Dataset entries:
==============================

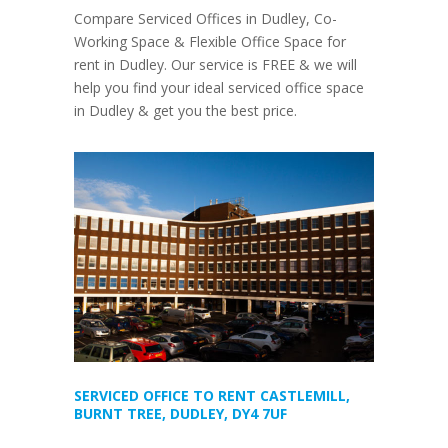
Compare Serviced Offices in Dudley, Co-
Working Space & Flexible Office Space for
rent in Dudley. Our service is FREE & we will
help you find your ideal serviced office space
in Dudley & get you the best price.
SERVICED OFFICE TO RENT CASTLEMILL,
BURNT TREE, DUDLEY, DY4 7UF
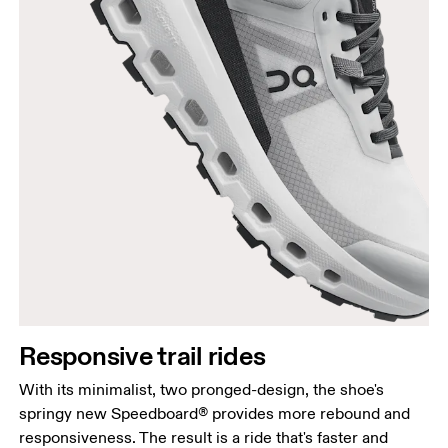
Responsive trail rides
With its minimalist, two pronged-design, the shoe's
springy new Speedboard® provides more rebound and
responsiveness. The result is a ride that's faster and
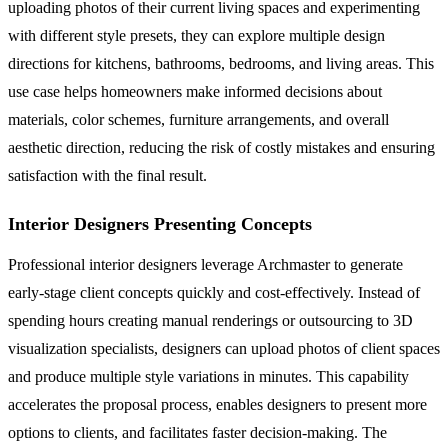
uploading photos of their current living spaces and experimenting
with different style presets, they can explore multiple design
directions for kitchens, bathrooms, bedrooms, and living areas. This
use case helps homeowners make informed decisions about
materials, color schemes, furniture arrangements, and overall
aesthetic direction, reducing the risk of costly mistakes and ensuring
satisfaction with the final result.
Interior Designers Presenting Concepts
Professional interior designers leverage Archmaster to generate
early-stage client concepts quickly and cost-effectively. Instead of
spending hours creating manual renderings or outsourcing to 3D
visualization specialists, designers can upload photos of client spaces
and produce multiple style variations in minutes. This capability
accelerates the proposal process, enables designers to present more
options to clients, and facilitates faster decision-making. The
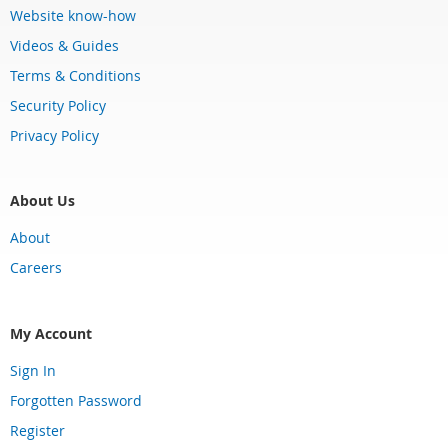
Website know-how
Videos & Guides
Terms & Conditions
Security Policy
Privacy Policy
About Us
About
Careers
My Account
Sign In
Forgotten Password
Register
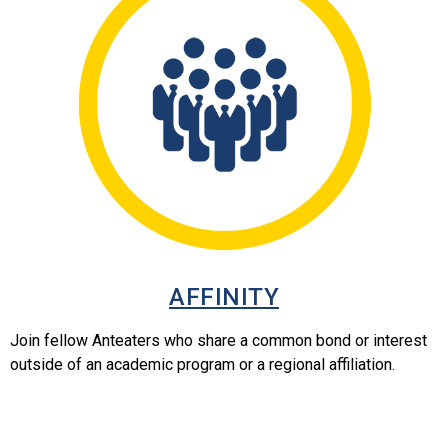
AFFINITY
Join fellow Anteaters who share a common bond or interest
outside of an academic program or a regional affiliation.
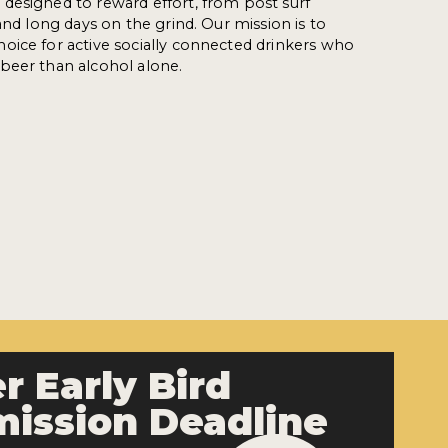
designed to reward effort, from post surf
and long days on the grind. Our mission is to
oice for active socially connected drinkers who
beer than alcohol alone.
r Early Bird
ission Deadline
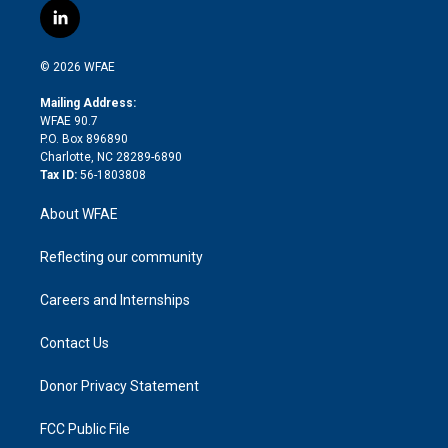
i
s
u
r
i
c
l
t
t
t
e
p
e
i
t
a
u
a
b
b
n
e
g
b
d
o
o
© 2026 WFAE
k
r
r
e
s
a
o
e
a
r
k
Mailing Address:
d
m
d
WFAE 90.7
i
P.O. Box 896890
n
Charlotte, NC 28289-6890
Tax ID:
56-1803808
About WFAE
Reflecting our community
Careers and Internships
Contact Us
Donor Privacy Statement
FCC Public File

==============================

▶ Exercise objective: Your reply should be the entries above, repeated exactly and free of pictures.

▶ Your response:
Compare Serviced Offices in Dudley, Co-
Working Space & Flexible Office Space for
rent in Dudley. Our service is FREE & we will
help you find your ideal serviced office space
in Dudley & get you the best price.
SERVICED OFFICE TO RENT CASTLEMILL,
BURNT TREE, DUDLEY, DY4 7UF
Responsive trail rides
With its minimalist, two pronged-design, the shoe's
springy new Speedboard® provides more rebound and
responsiveness. The result is a ride that's faster and
uploading photos of their current living spaces and experimenting
with different style presets, they can explore multiple design
directions for kitchens, bathrooms, bedrooms, and living areas. This
use case helps homeowners make informed decisions about
materials, color schemes, furniture arrangements, and overall
aesthetic direction, reducing the risk of costly mistakes and ensuring
satisfaction with the final result.
Interior Designers Presenting Concepts
Professional interior designers leverage Archmaster to generate
early-stage client concepts quickly and cost-effectively. Instead of
spending hours creating manual renderings or outsourcing to 3D
visualization specialists, designers can upload photos of client spaces
and produce multiple style variations in minutes. This capability
accelerates the proposal process, enables designers to present more
options to clients, and facilitates faster decision-making. The
Website know-how
Videos & Guides
Terms & Conditions
Security Policy
Privacy Policy
About Us
About
Careers
My Account
Sign In
Forgotten Password
Register
AFFINITY
Join fellow Anteaters who share a common bond or interest
outside of an academic program or a regional affiliation.
designed to reward effort, from post surf
and long days on the grind. Our mission is to
oice for active socially connected drinkers who
beer than alcohol alone.
r Early Bird
ission Deadline
i
s
u
r
i
c
l
t
t
t
e
p
e
i
t
a
u
a
b
b
n
e
g
b
d
o
o
© 2026 WFAE
k
r
r
e
s
a
o
e
a
r
k
Mailing Address:
d
m
d
WFAE 90.7
i
P.O. Box 896890
n
Charlotte, NC 28289-6890
Tax ID:
56-1803808
About WFAE
Reflecting our community
Careers and Internships
Contact Us
Donor Privacy Statement
FCC Public File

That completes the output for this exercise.